The problem of evil has confounded philosophers since time immemorial. One would think that our age’s rationalistic bent and tendency to steer clear of moral judgments have finally led us to abandon this concept, shelving it together with everything else that our enlightened Western minds find hard to believe in, such as the virgin birth, the miracles of Christ, the resurrection and the tooth fairy.

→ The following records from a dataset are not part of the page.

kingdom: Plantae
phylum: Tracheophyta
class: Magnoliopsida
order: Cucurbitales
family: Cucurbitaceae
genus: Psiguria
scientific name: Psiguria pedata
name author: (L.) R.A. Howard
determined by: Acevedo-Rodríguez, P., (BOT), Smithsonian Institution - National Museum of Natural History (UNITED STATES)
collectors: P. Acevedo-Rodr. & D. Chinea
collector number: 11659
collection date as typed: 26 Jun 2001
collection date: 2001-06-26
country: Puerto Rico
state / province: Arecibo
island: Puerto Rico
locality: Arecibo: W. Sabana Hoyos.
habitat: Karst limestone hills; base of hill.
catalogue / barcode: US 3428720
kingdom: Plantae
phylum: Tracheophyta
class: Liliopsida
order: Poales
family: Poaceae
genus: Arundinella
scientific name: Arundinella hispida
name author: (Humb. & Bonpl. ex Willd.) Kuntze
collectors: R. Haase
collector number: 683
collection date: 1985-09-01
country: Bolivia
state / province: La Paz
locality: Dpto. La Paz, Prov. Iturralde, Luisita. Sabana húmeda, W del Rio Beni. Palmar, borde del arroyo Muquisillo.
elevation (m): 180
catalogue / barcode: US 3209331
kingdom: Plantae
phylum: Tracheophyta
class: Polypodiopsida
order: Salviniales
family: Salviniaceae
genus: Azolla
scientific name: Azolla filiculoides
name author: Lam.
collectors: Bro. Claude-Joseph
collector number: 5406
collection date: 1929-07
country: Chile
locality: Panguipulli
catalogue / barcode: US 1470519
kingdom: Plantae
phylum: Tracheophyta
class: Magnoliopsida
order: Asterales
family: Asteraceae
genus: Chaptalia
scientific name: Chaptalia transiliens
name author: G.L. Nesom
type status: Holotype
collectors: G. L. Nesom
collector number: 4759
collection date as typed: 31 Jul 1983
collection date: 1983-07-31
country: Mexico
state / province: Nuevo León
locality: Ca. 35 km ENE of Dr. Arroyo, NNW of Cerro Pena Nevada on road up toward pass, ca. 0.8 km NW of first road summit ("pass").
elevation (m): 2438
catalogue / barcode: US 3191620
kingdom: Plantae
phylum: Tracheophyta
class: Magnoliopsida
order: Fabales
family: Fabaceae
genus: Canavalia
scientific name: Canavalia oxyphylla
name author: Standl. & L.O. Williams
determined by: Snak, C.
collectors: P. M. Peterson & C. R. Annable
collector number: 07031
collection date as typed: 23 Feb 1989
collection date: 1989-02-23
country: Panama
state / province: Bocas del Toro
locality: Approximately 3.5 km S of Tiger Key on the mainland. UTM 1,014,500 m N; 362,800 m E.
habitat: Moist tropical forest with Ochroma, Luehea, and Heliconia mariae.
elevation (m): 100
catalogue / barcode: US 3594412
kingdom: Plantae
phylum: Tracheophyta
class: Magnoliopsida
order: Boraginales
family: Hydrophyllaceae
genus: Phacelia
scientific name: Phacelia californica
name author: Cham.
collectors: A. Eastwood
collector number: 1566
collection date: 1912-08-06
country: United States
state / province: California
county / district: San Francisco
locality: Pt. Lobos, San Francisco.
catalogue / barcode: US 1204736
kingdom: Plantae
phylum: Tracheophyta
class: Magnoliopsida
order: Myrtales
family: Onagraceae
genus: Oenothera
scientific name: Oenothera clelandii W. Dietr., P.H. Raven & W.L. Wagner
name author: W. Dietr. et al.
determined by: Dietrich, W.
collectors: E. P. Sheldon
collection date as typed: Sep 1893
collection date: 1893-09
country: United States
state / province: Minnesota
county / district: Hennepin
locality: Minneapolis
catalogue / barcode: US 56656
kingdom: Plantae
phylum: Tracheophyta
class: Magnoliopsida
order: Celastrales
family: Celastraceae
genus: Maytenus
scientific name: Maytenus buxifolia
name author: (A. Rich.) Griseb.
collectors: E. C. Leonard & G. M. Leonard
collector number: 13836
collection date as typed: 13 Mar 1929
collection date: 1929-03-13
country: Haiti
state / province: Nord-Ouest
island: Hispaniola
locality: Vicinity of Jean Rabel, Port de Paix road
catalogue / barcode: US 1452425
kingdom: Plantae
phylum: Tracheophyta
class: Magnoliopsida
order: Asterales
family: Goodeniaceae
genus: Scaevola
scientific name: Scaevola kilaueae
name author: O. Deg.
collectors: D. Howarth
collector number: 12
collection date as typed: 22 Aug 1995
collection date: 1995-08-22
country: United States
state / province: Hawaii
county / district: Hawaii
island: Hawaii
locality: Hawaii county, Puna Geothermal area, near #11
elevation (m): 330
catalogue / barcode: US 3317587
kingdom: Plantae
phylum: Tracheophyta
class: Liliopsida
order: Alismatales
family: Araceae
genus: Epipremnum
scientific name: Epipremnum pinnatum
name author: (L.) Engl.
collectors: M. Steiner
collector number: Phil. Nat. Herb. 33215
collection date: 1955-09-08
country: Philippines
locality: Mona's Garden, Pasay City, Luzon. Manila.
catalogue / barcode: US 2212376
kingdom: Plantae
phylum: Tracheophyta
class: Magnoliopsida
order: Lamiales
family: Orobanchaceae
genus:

Yet, unlike the above, the problem of evil stubbornly refuses to be denied. Kosovo, Cambodia and Nazi Germany serve as grim reminders, to name but a few.
One person who found that he could no longer deny the facts is noted psychiatrist and personality expert Dr. Michael H. Stone from Columbia University. Some time ago a New York Times article reported that Stone is now urging psychiatrists and forensic specialists “not to avoid thinking of the term evil when appraising certain offenders.” It is time, Stone said, to give their behaviour the “proper appellation.” According to the article Stone drew his conclusions after years of research and having examined hundreds of killers.
The same article quotes another scholar and professor of psychiatry, Dr. Robert Simon from Georgetown Medical School, as saying: “Evil is endemic, it’s constant, it is a potential in all of us. Just about everyone has committed evil acts.” Simon recently published his own findings in a book with the telling title “Bad Men Do What Good Men Dream.”
When we can no longer deny the reality of evil in our world, perhaps we shall find reason to reconsider the reality of the cross. The cross is God’s response to the problem of human evil and sin, and no less a myth or invention. When we come to terms with the problem, it should only follow naturally that we come to terms with the solution.